De loin, il est tentant de poser la question de l’avenir du mouvement et du pays. Pour les experts – notamment en France –, il est de bon ton d’exprimer son scepticisme, voire de jouer les Cassandre, comme pour pouvoir dire plus tard qu’on nous l’avait bien dit.

Changer le rythme du temps

Dans les rues d’Algérie, le message est dit en toutes lettres : il s’agit pour les manifestants de déjouer un avenir immédiat dont ils ne veulent pas et, sans jamais sombrer dans une précipitation romantique, d’ouvrir le présent pour changer le rythme du temps. La posture de l’empathie inquiète, même sincère, qui prédit depuis l’extérieur de l’Algérie un avenir de préférence funeste, referme ce présent que les marcheurs algériens travaillent à ouvrir. L’adopter, c’est prendre position contre eux.

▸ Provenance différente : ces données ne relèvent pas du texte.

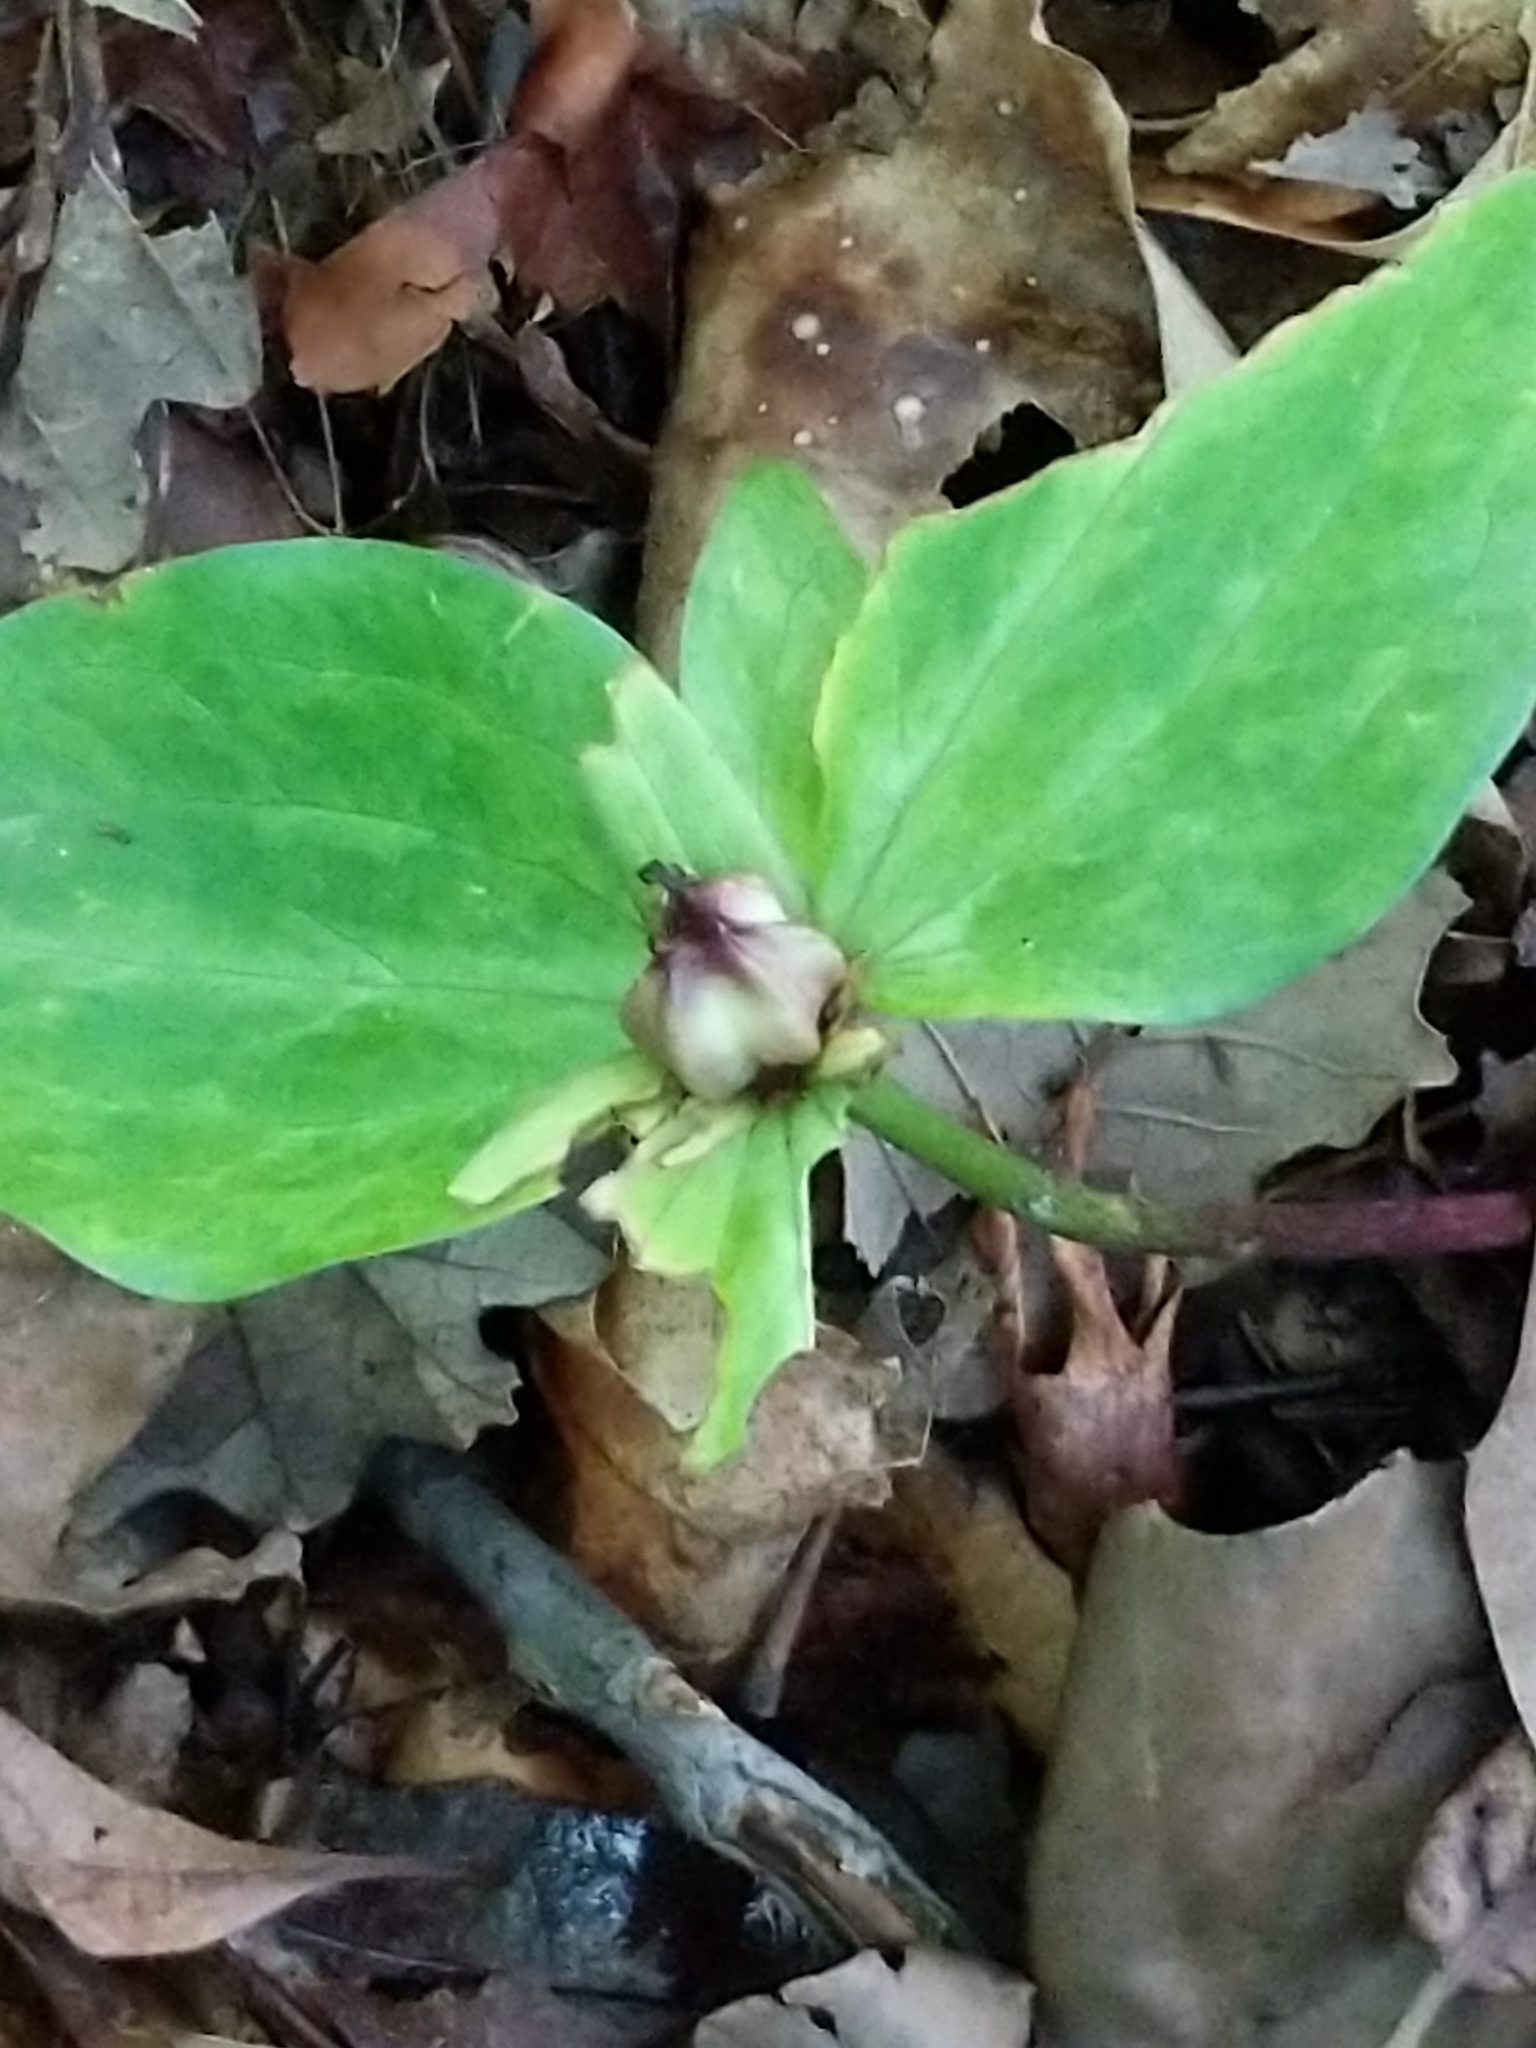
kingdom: Plantae
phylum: Tracheophyta
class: Liliopsida
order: Liliales
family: Melanthiaceae
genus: Trillium
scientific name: Trillium sessile
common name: Sessile trillium
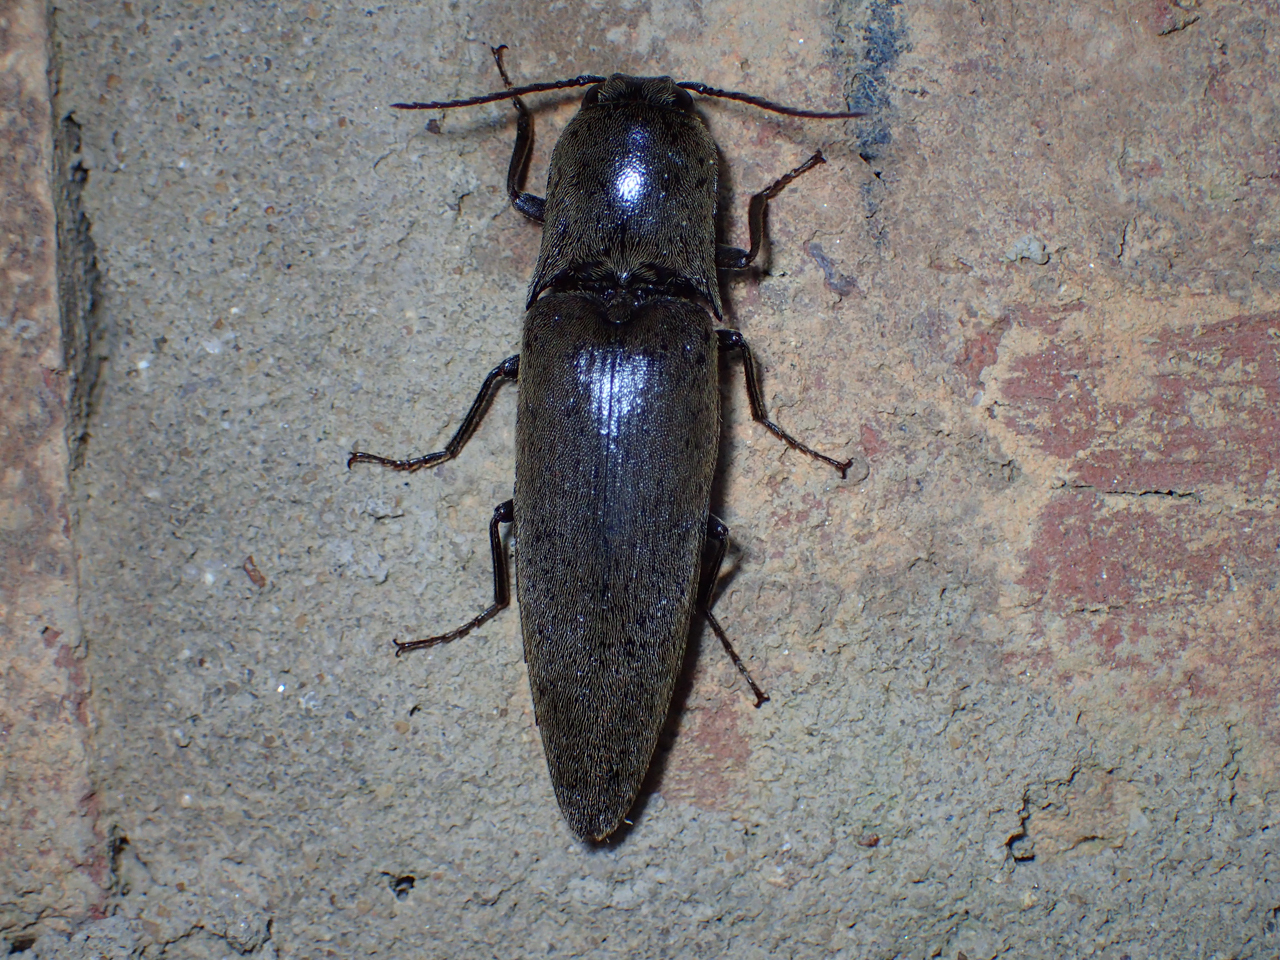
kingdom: Animalia
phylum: Arthropoda
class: Insecta
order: Coleoptera
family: Elateridae
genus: Orthostethus
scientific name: Orthostethus infuscatus
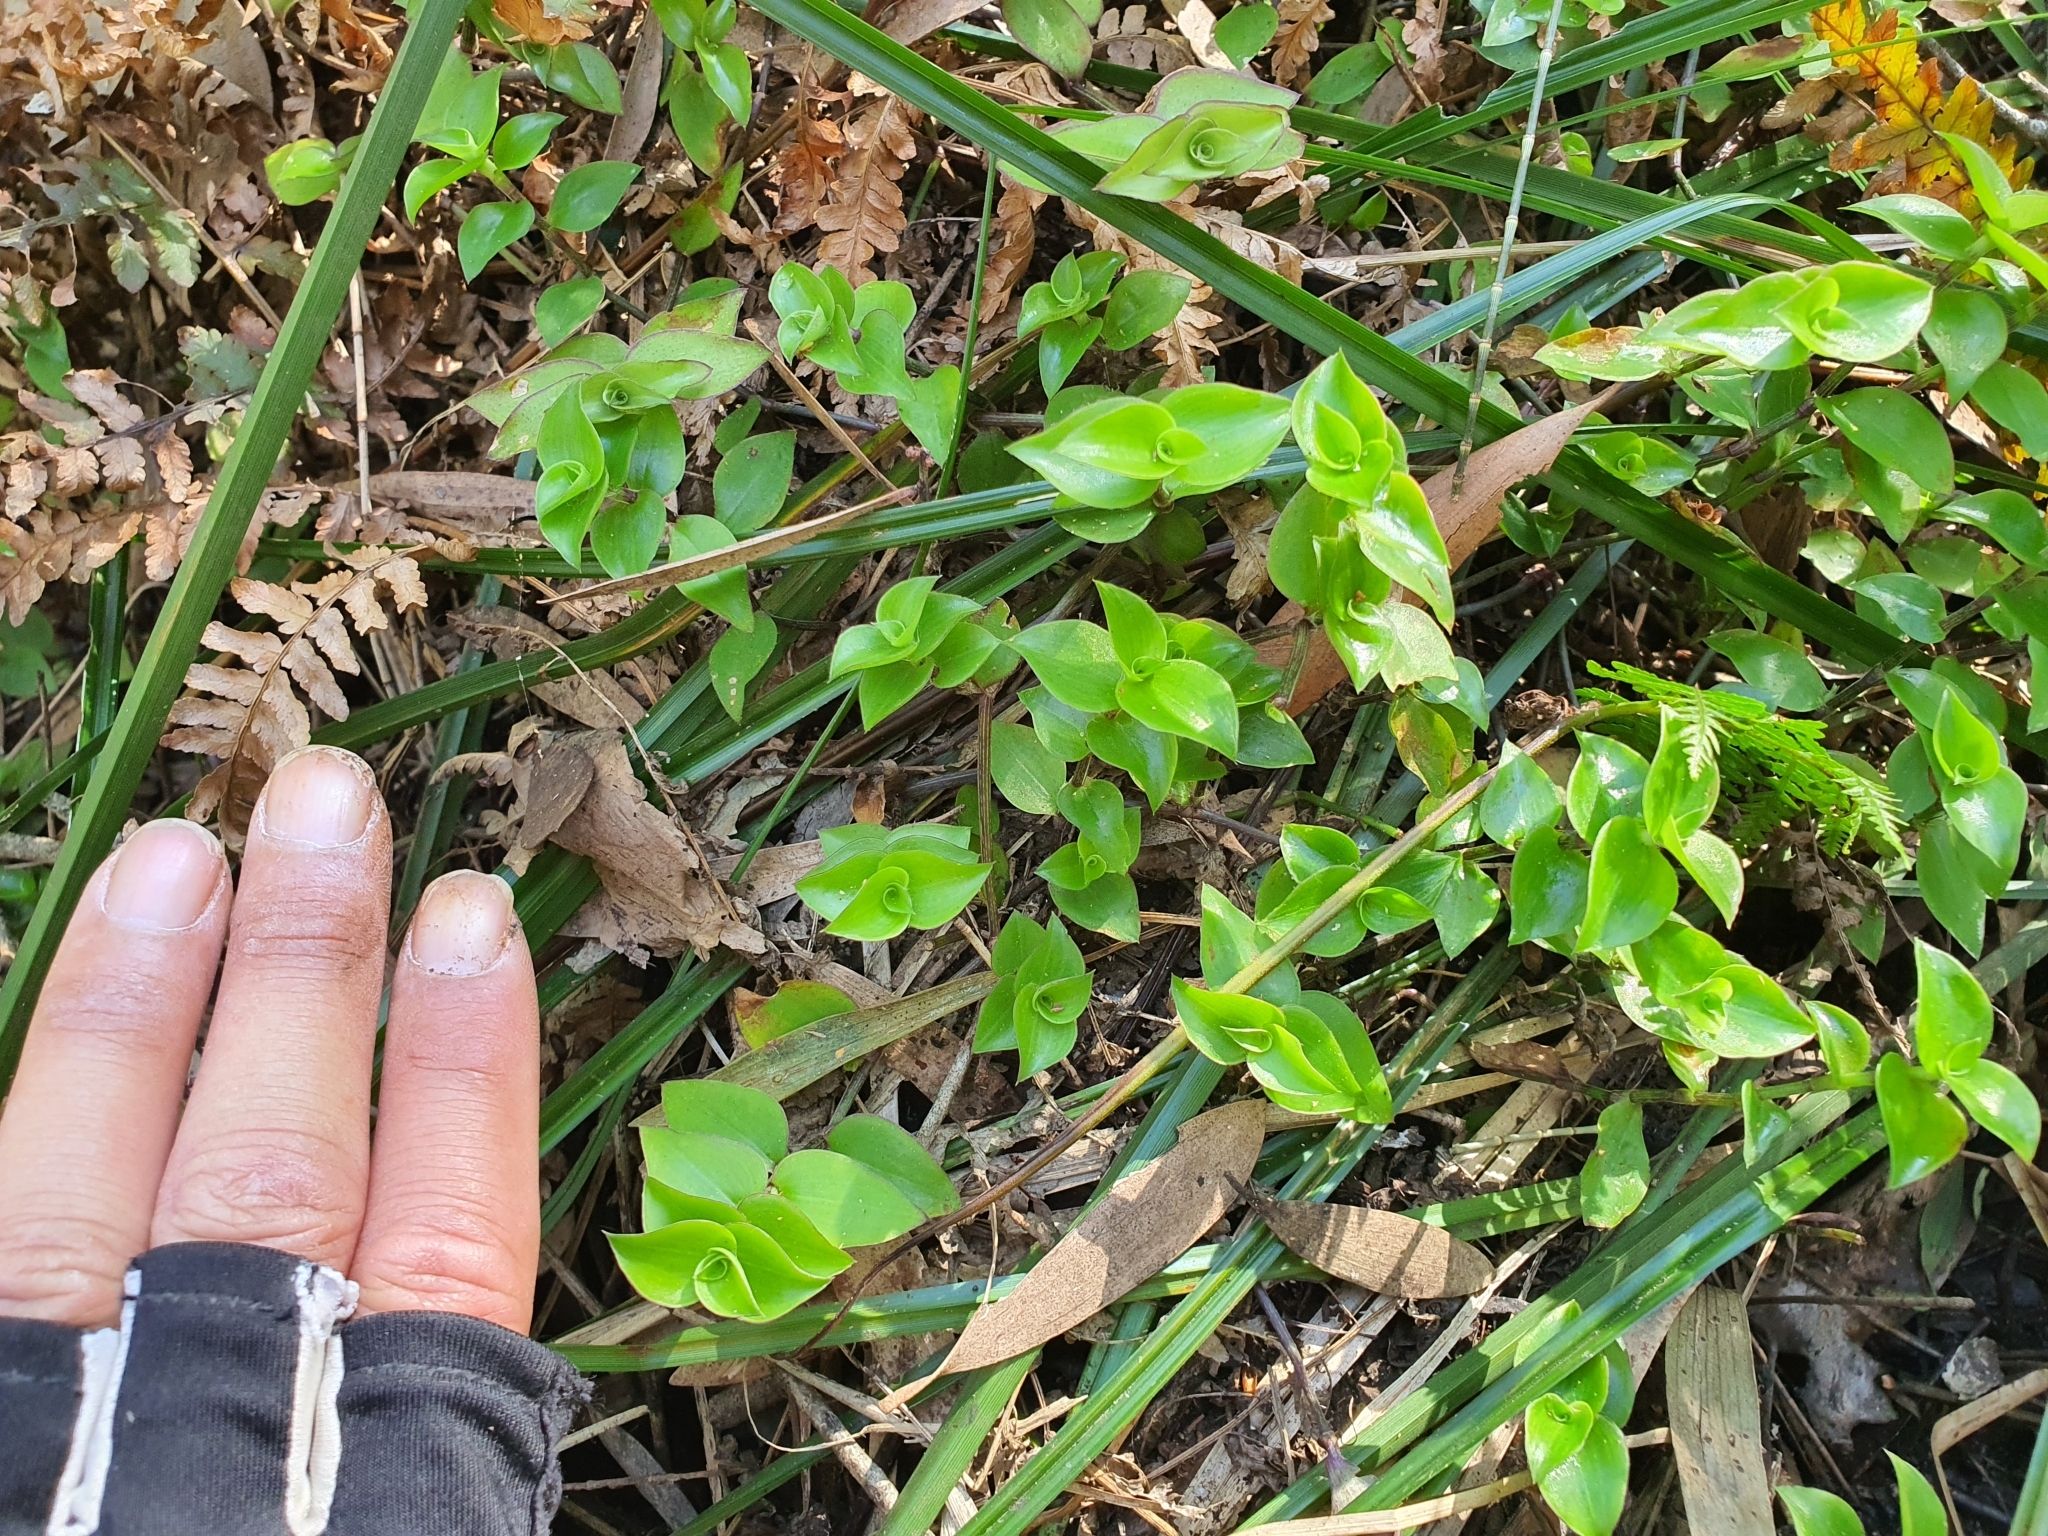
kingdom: Plantae
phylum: Tracheophyta
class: Liliopsida
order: Commelinales
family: Commelinaceae
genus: Callisia
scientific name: Callisia repens
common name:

Au rythme où vont les choses, tout ce que nous disons et écrivons, y compris ces lignes, peut être rendu caduque dans les heures qui viennent. C’est un bien petit risque au regard de ce temps qui depuis Bordj Bou Arreridj, Sidi Bel-Abbès, Oran, Laghouat ou Alger, s’ouvre sous les plumes et par les voix des marcheuses et des marcheurs.

Malika Rahal, historienne spécialiste de l’Algérie, est chargée de recherche à l’Institut d’histoire du temps présent. Elle est auteure notamment de L’Udma et les Udmistes (Barzakh, 2016) et Ali Boumendjel. Une affaire française, une histoire algérienne (Les Belles Lettres, 2010).